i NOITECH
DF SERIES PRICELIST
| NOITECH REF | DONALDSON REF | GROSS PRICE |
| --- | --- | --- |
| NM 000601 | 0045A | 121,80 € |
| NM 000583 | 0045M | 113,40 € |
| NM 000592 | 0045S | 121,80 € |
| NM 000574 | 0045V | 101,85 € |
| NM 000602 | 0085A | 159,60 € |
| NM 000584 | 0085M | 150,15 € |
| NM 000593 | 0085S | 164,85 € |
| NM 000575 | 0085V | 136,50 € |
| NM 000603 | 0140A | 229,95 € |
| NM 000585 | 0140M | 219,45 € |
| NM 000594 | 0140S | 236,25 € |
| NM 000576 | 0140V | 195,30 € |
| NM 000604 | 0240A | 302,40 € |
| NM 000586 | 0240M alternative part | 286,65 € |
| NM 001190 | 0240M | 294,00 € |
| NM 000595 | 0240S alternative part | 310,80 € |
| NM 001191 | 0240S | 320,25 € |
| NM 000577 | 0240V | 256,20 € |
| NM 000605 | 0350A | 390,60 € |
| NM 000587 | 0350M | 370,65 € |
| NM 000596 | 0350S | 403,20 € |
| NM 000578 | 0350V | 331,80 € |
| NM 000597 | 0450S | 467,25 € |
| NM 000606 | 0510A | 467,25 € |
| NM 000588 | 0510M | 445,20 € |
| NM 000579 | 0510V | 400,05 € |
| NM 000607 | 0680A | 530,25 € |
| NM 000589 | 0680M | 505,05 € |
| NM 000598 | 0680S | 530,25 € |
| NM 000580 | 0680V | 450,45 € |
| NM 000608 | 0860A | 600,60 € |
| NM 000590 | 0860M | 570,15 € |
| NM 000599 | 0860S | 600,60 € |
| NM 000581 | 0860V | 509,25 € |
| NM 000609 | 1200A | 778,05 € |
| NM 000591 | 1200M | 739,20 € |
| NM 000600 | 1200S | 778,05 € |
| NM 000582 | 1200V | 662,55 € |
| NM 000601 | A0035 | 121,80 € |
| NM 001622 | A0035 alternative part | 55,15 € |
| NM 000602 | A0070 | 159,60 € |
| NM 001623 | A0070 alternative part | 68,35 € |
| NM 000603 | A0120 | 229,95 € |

> Task prompt:
Keeping each line intact, set down the entire listing once more.

> Reply:
i NOITECH
DF SERIES PRICELIST
| NOITECH REF | DONALDSON REF | GROSS PRICE |
| --- | --- | --- |
| NM 000601 | 0045A | 121,80 € |
| NM 000583 | 0045M | 113,40 € |
| NM 000592 | 0045S | 121,80 € |
| NM 000574 | 0045V | 101,85 € |
| NM 000602 | 0085A | 159,60 € |
| NM 000584 | 0085M | 150,15 € |
| NM 000593 | 0085S | 164,85 € |
| NM 000575 | 0085V | 136,50 € |
| NM 000603 | 0140A | 229,95 € |
| NM 000585 | 0140M | 219,45 € |
| NM 000594 | 0140S | 236,25 € |
| NM 000576 | 0140V | 195,30 € |
| NM 000604 | 0240A | 302,40 € |
| NM 000586 | 0240M alternative part | 286,65 € |
| NM 001190 | 0240M | 294,00 € |
| NM 000595 | 0240S alternative part | 310,80 € |
| NM 001191 | 0240S | 320,25 € |
| NM 000577 | 0240V | 256,20 € |
| NM 000605 | 0350A | 390,60 € |
| NM 000587 | 0350M | 370,65 € |
| NM 000596 | 0350S | 403,20 € |
| NM 000578 | 0350V | 331,80 € |
| NM 000597 | 0450S | 467,25 € |
| NM 000606 | 0510A | 467,25 € |
| NM 000588 | 0510M | 445,20 € |
| NM 000579 | 0510V | 400,05 € |
| NM 000607 | 0680A | 530,25 € |
| NM 000589 | 0680M | 505,05 € |
| NM 000598 | 0680S | 530,25 € |
| NM 000580 | 0680V | 450,45 € |
| NM 000608 | 0860A | 600,60 € |
| NM 000590 | 0860M | 570,15 € |
| NM 000599 | 0860S | 600,60 € |
| NM 000581 | 0860V | 509,25 € |
| NM 000609 | 1200A | 778,05 € |
| NM 000591 | 1200M | 739,20 € |
| NM 000600 | 1200S | 778,05 € |
| NM 000582 | 1200V | 662,55 € |
| NM 000601 | A0035 | 121,80 € |
| NM 001622 | A0035 alternative part | 55,15 € |
| NM 000602 | A0070 | 159,60 € |
| NM 001623 | A0070 alternative part | 68,35 € |
| NM 000603 | A0120 | 229,95 € |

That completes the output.